In this series of posts on talking to your children about the death of one close to them, there is one aspect that was not specifically covered : how should the death of an unbeliever be discussed? This is an important consideration. Dan posted the following comment on a previous post:
This post is very timely! My kids just lost their grandfather last week. I do not believe that he knew Christ. Any advice on dealing with this would be helpful and appreciated.
Let’s start with the reality that is the most important: the faithfulness of God. The faith of the psalmist in Psalm 46 is not based upon how a particular circumstance would turn out. His faith is in the living God. Even though devastating troubles have occurred, God is his refuge and strength. While this kind of faith will not change events or take away deep hurt, God is there to bring comfort and strength. Your strong belief in these realities—your reliance on God’s strength–can and will be a source of comfort to your children in troubling times.
The fact that matters above all else is that God is the true source of comfort. Circumstances cannot bring comfort. That is the place to begin in responding to Dan’s question. Our hope is in God’s faithfulness to us, not in the outcome of circumstances. Thus, when someone who is not a Christian dies, God is still God. God is still being faithful. He has not made a mistake. Rather than trusting in a particular outcome, we must entrust ourselves to the One who judges justly (1Peter 2:23). Losing a grandfather is difficult for children. If the grandfather died without knowing Christ, that is even more difficult.
When talking with children about this situation, it is God’s goodness that must be stressed. God was good before the grandfather died. He is good now. And he will be good tomorrow. This is the constant. Life is uncertain. God is not.
In this time of grief the focus must remain upon God and his goodness. Psalm 103 reminds us of how good God is. Verses 17-23 speak specifically of God’s love for his people.

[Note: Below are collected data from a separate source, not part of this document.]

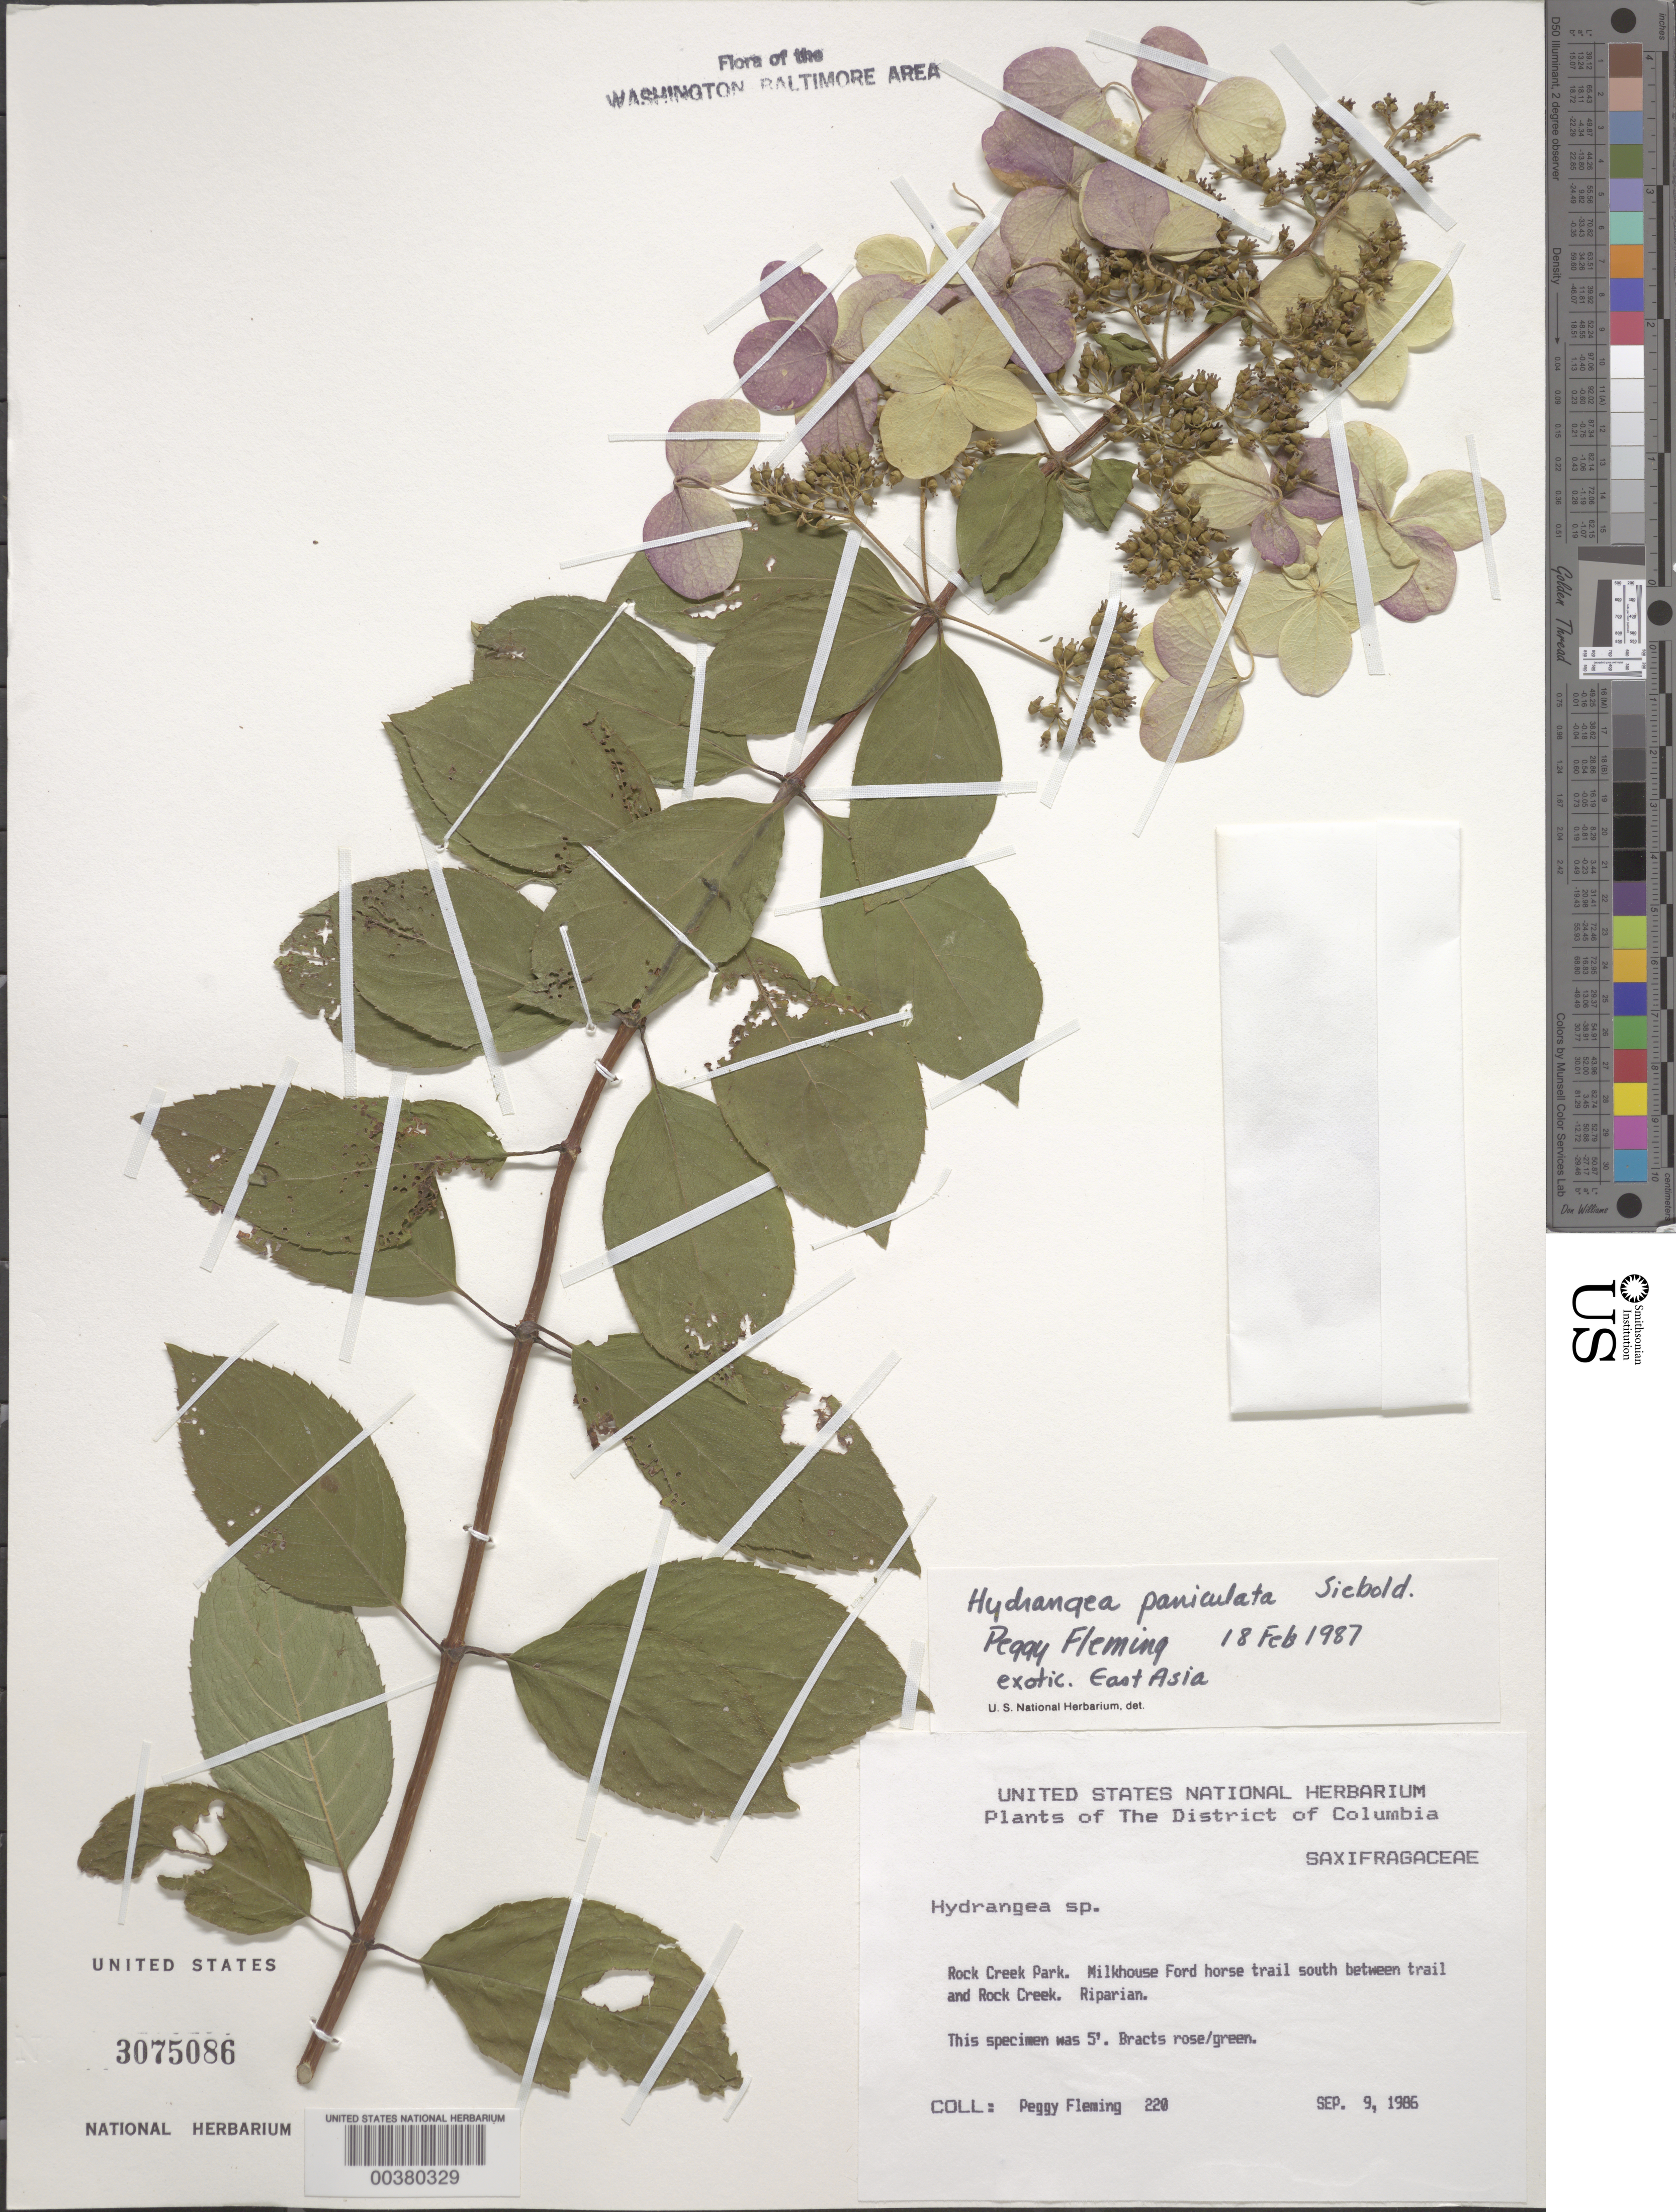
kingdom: Plantae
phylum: Tracheophyta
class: Magnoliopsida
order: Cornales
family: Hydrangeaceae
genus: Hydrangea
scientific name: Hydrangea paniculata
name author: Siebold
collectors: P. Fleming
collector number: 220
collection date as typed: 09 Sep 1986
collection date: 1986-09-09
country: United States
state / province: District of Columbia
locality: Rock Creek Park, Milkhouse Ford Rock Creek Park and Vicinity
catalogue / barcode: US 3075086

But from everlasting to everlasting
the LORD’s love is with those who fear him,
and his righteousness with their children’s children-
with those who keep his covenant
and remember to obey his precepts.
The LORD has established his throne in heaven,
and his kingdom rules over all.
Praise the LORD, you his angels,
you mighty ones who do his bidding,
who obey his word.
Praise the LORD, all his heavenly hosts,
you his servants who do his will.
Praise the LORD, all his works
everywhere in his dominion.
Praise the LORD, O my soul.
These words are designed by the Holy Spirit to bring comfort and hope to God’s people regardless of the circumstances. These words bring hope even when someone close to us who didn’t know Christ has died. As we saw in the last post, gratitude is always the appropriate response of God’s people. While there is great sadness in the death of one who did not trust Christ, there is even greater hope and comfort in constant goodness of God.
In this situation it is important not to give false hope to children (or to yourself) by saying things like , “We don’t really know that Grandpa didn’t repent at the last moment; maybe he is with God after all.” While this statement may sometimes apply, it still focuses on the outcome of the circumstance as the basis of comfort, rather than on the goodness of God. God is worthy of praise in all things. We don’t know the actions and state of the heart of others, but we do know the goodness of God is certain. I believe that this is what Deuteronomy 29:29 is teaching.
The secret things belong to the LORD our God, but the things revealed belong to us and to our children forever, that we may follow all the words of this law.
The outcome of those who die falls into the secret things of God. These matters belong ultimately to him. But the things that he has revealed in his Word belong to us and to our children. What is certain is that God is worthy of praise, honor and worship in all circumstances, for one significant reason–he is God! Yes, the loss of loved ones who don’t know God is painful. But God is faithful. He is the God of all comfort, even when the pain of loss seems insurmountable. There is a day coming–beyond our present comprehension–when God will wipe away all tears from our eyes.
An important life lesson that we all need to embrace is this: do not judge God’s faithfulness on the basis of circumstances. The world deals with death by attempting to ignore the reality of heaven and hell. Christians can face death knowing that God is good and that Christ has paid the awful penalty that we deserve. That is the reality that brings peace and comfort. In difficult times, turn to Christ. Trust in his steadfast care for you. This is the message of hope to give to your children. Urge them to seek the goodness of God for themselves. This is the time to present the message of the gospel once again to your children. Pray with your children that they will know the peace of that passes understanding – the peace that only Christ can give.
I want to thank Dan for his comment and the opportunity to respond to his concerns. Please let us know your thoughts and comments as well.